:: Aim of the task ::
Give the lines of the listing, from its first line through the line with "ייצוג דיירים ובעלי נכסים: ייעוץ", as a Markdown table with the columns Row and Line, skipping any blank lines.

Items listed in a dataset
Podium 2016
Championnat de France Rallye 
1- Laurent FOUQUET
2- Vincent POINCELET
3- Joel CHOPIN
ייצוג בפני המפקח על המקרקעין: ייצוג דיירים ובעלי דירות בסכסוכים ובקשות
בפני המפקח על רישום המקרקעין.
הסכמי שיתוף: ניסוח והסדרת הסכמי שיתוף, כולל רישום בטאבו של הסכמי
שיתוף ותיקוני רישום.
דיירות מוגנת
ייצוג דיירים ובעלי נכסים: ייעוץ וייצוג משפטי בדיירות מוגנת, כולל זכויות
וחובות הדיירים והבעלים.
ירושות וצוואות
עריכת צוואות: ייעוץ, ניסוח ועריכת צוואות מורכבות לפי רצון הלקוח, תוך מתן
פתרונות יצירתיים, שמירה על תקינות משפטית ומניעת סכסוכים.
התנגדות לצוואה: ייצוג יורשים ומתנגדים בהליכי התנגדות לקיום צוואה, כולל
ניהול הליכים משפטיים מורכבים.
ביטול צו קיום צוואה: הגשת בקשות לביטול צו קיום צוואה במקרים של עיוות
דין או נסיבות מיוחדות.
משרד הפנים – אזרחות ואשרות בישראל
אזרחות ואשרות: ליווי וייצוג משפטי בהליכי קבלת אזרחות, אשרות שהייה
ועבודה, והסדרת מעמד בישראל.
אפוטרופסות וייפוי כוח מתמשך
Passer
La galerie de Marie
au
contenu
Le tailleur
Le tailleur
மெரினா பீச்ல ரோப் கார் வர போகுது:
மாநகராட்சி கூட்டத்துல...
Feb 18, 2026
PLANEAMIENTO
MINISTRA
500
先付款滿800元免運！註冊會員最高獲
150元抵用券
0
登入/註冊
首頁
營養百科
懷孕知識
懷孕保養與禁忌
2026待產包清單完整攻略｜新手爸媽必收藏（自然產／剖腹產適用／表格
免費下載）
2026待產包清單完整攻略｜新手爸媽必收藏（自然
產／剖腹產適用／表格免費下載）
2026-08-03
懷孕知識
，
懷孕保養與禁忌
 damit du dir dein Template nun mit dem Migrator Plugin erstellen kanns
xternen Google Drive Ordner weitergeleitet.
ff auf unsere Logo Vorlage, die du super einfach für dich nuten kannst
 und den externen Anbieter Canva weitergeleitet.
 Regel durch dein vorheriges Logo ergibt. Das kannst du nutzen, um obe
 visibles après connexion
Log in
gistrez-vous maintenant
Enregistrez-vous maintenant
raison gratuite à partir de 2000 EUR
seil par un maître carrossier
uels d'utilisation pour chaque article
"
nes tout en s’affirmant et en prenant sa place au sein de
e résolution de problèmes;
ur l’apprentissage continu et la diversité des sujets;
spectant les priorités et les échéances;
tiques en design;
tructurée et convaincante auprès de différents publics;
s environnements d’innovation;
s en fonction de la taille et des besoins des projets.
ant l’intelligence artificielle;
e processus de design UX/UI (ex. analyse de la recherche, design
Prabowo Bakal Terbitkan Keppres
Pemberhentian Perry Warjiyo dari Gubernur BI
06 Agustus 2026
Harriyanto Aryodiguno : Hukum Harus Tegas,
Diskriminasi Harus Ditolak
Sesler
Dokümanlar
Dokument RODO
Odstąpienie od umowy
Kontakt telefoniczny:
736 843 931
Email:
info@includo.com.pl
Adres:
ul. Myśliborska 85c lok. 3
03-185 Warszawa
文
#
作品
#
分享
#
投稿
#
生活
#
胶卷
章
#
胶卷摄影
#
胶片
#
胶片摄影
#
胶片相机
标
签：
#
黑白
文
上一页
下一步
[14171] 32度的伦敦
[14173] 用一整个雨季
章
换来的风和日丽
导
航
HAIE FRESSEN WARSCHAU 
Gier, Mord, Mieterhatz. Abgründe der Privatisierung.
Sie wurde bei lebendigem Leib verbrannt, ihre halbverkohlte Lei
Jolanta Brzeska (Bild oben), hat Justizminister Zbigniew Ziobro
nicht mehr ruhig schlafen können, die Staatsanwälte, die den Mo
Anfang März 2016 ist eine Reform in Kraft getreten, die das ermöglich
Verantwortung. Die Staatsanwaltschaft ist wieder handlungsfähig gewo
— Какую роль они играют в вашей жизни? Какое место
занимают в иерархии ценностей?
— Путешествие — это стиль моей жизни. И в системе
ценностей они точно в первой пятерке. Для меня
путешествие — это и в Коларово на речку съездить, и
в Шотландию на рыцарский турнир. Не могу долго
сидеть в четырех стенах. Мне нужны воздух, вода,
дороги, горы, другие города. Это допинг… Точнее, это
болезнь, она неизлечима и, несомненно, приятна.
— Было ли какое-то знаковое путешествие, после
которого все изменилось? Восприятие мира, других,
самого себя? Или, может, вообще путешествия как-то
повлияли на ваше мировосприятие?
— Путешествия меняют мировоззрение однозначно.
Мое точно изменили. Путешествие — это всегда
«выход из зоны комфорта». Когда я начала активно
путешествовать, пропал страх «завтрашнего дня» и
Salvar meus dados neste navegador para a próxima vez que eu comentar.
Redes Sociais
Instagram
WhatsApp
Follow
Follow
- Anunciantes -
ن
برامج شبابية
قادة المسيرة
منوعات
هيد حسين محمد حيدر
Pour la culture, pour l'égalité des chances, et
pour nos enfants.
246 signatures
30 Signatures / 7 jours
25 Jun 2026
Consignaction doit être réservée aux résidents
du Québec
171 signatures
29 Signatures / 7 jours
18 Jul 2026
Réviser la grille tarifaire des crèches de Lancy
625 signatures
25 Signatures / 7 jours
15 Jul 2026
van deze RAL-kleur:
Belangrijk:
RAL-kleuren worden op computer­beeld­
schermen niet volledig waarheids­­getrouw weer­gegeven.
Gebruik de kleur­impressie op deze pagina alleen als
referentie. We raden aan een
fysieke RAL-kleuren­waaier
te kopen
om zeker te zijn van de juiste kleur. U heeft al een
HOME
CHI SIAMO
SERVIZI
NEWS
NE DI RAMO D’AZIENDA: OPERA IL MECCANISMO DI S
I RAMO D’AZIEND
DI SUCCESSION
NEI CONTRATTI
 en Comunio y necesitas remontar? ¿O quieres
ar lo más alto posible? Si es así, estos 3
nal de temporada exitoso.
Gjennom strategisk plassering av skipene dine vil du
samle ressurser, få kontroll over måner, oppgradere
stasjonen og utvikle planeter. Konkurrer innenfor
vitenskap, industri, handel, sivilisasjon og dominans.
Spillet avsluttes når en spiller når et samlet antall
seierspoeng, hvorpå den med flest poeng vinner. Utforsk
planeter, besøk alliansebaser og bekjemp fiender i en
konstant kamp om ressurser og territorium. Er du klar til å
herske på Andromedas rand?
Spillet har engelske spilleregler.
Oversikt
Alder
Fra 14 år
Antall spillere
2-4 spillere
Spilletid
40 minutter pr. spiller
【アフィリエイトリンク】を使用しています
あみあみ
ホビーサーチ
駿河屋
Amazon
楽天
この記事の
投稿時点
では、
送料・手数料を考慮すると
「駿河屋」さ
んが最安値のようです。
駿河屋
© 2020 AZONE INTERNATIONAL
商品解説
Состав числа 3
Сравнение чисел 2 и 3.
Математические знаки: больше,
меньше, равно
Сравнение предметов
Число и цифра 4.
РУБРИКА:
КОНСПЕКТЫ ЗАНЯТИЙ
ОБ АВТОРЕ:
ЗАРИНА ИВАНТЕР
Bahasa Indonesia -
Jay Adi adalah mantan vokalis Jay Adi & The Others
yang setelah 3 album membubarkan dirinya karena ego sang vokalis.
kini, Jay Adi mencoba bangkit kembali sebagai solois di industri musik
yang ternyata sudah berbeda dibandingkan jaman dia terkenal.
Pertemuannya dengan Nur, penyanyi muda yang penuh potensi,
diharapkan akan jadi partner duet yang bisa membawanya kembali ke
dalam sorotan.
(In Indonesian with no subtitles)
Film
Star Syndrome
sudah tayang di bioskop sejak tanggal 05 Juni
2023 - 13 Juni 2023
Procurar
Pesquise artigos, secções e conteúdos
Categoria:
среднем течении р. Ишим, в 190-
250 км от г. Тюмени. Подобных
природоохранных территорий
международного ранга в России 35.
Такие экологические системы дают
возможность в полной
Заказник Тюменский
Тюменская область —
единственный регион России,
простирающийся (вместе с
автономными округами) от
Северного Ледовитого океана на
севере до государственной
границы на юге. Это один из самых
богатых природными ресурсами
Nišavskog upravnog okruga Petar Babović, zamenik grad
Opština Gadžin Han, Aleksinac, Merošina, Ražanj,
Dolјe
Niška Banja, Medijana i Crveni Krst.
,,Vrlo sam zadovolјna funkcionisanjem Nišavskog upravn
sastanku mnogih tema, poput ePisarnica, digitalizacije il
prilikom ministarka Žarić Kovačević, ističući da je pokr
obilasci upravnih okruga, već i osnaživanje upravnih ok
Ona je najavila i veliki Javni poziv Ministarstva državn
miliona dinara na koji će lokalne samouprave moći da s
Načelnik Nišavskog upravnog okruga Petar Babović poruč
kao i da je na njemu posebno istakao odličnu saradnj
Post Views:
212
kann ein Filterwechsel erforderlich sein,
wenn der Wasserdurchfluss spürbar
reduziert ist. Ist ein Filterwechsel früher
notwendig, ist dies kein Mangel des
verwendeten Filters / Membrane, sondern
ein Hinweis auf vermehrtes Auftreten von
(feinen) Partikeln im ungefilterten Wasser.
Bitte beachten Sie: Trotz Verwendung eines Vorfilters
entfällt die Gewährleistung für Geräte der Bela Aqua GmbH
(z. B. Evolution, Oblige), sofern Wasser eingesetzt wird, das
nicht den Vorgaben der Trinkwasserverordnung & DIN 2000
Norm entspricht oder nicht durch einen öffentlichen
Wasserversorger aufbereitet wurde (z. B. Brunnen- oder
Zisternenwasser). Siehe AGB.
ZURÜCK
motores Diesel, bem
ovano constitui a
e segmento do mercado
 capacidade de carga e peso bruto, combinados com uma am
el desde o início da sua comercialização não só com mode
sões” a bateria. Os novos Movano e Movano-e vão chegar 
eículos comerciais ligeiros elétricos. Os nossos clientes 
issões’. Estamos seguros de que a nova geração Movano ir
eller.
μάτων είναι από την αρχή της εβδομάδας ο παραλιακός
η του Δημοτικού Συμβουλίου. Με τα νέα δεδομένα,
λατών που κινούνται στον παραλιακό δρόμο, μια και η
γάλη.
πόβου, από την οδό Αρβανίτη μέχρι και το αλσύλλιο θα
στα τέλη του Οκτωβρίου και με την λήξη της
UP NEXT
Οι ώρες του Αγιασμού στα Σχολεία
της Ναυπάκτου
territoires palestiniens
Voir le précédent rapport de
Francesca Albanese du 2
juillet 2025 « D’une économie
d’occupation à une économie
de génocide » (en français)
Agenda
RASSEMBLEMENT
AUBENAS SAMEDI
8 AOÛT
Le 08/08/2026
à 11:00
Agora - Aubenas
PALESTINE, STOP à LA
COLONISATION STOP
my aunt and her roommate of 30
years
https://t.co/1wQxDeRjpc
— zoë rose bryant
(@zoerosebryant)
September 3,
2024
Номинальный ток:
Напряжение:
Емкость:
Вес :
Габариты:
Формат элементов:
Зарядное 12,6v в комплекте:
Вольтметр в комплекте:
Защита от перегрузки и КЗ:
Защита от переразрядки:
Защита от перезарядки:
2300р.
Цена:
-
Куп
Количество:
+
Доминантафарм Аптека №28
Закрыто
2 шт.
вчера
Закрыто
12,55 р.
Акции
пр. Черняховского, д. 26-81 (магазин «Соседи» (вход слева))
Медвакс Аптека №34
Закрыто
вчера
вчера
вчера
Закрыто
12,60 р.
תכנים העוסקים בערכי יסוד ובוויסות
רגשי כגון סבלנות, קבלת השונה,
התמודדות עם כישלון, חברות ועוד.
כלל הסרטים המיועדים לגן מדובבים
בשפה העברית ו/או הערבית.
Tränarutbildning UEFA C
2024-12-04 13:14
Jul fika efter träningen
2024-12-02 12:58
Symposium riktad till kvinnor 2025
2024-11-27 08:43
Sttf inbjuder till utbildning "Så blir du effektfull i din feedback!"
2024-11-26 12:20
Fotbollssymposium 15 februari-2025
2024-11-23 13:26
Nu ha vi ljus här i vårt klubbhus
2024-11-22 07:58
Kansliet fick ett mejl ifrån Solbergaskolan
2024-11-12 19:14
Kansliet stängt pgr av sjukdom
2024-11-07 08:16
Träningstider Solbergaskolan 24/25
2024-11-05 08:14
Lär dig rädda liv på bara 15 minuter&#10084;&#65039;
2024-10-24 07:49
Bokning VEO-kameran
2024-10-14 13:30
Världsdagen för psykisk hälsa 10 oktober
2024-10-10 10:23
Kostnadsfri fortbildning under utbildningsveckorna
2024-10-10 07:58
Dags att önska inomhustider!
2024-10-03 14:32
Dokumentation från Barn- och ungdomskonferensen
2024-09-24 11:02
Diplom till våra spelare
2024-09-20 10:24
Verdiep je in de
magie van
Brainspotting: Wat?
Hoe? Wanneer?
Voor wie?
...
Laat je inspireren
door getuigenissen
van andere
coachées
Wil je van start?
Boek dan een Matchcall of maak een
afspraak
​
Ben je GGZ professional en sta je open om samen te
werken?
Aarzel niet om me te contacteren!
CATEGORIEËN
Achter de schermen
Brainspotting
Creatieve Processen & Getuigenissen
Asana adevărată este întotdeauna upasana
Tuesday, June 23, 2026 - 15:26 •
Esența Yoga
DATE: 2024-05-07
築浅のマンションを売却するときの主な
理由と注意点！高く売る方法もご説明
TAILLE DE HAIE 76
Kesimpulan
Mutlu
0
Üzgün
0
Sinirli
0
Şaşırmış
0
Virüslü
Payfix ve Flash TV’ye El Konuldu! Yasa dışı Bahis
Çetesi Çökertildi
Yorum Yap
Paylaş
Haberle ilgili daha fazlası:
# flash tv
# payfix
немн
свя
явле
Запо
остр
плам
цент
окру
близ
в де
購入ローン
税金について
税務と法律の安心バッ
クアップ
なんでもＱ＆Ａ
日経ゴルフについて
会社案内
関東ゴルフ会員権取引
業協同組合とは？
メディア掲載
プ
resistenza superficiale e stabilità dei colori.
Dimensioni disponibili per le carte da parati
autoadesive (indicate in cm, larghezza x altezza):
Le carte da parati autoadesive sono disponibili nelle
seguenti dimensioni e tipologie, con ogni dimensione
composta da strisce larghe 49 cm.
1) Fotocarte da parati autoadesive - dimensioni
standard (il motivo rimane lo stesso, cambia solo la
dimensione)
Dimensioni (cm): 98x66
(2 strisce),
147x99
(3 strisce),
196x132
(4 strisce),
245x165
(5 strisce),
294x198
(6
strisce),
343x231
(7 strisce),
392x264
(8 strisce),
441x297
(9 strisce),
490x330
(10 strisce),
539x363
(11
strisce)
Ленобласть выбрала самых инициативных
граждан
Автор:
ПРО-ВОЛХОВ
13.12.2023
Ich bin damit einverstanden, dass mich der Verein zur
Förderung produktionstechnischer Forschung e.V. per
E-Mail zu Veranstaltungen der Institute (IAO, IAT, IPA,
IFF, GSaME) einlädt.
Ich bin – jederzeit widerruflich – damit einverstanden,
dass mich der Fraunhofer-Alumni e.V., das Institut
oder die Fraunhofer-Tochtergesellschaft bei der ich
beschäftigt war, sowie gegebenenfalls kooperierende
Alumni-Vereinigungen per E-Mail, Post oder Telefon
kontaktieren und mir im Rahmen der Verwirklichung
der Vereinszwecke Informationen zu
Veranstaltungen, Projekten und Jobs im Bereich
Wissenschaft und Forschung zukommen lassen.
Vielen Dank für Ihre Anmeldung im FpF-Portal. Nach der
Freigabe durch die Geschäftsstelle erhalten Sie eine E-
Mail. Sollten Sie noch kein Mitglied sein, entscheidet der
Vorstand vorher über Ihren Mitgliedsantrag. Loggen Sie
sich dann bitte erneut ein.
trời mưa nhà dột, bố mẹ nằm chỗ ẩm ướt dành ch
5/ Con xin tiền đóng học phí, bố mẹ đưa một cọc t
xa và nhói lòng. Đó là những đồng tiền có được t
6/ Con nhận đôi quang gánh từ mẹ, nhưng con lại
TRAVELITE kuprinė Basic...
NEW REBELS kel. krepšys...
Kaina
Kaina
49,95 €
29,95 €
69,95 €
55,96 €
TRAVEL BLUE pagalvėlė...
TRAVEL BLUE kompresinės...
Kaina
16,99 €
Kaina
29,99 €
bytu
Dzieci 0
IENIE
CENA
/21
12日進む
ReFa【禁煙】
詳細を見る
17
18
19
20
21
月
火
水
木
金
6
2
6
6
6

:: Answer section ::
| Row | Line |
|---|---|
| 1 | Podium 2016 |
| 2 | Championnat de France Rallye  |
| 3 | 1- Laurent FOUQUET |
| 4 | 2- Vincent POINCELET |
| 5 | 3- Joel CHOPIN |
| 6 | ייצוג בפני המפקח על המקרקעין: ייצוג דיירים ובעלי דירות בסכסוכים ובקשות |
| 7 | בפני המפקח על רישום המקרקעין. |
| 8 | הסכמי שיתוף: ניסוח והסדרת הסכמי שיתוף, כולל רישום בטאבו של הסכמי |
| 9 | שיתוף ותיקוני רישום. |
| 10 | דיירות מוגנת |
| 11 | ייצוג דיירים ובעלי נכסים: ייעוץ וייצוג משפטי בדיירות מוגנת, כולל זכויות |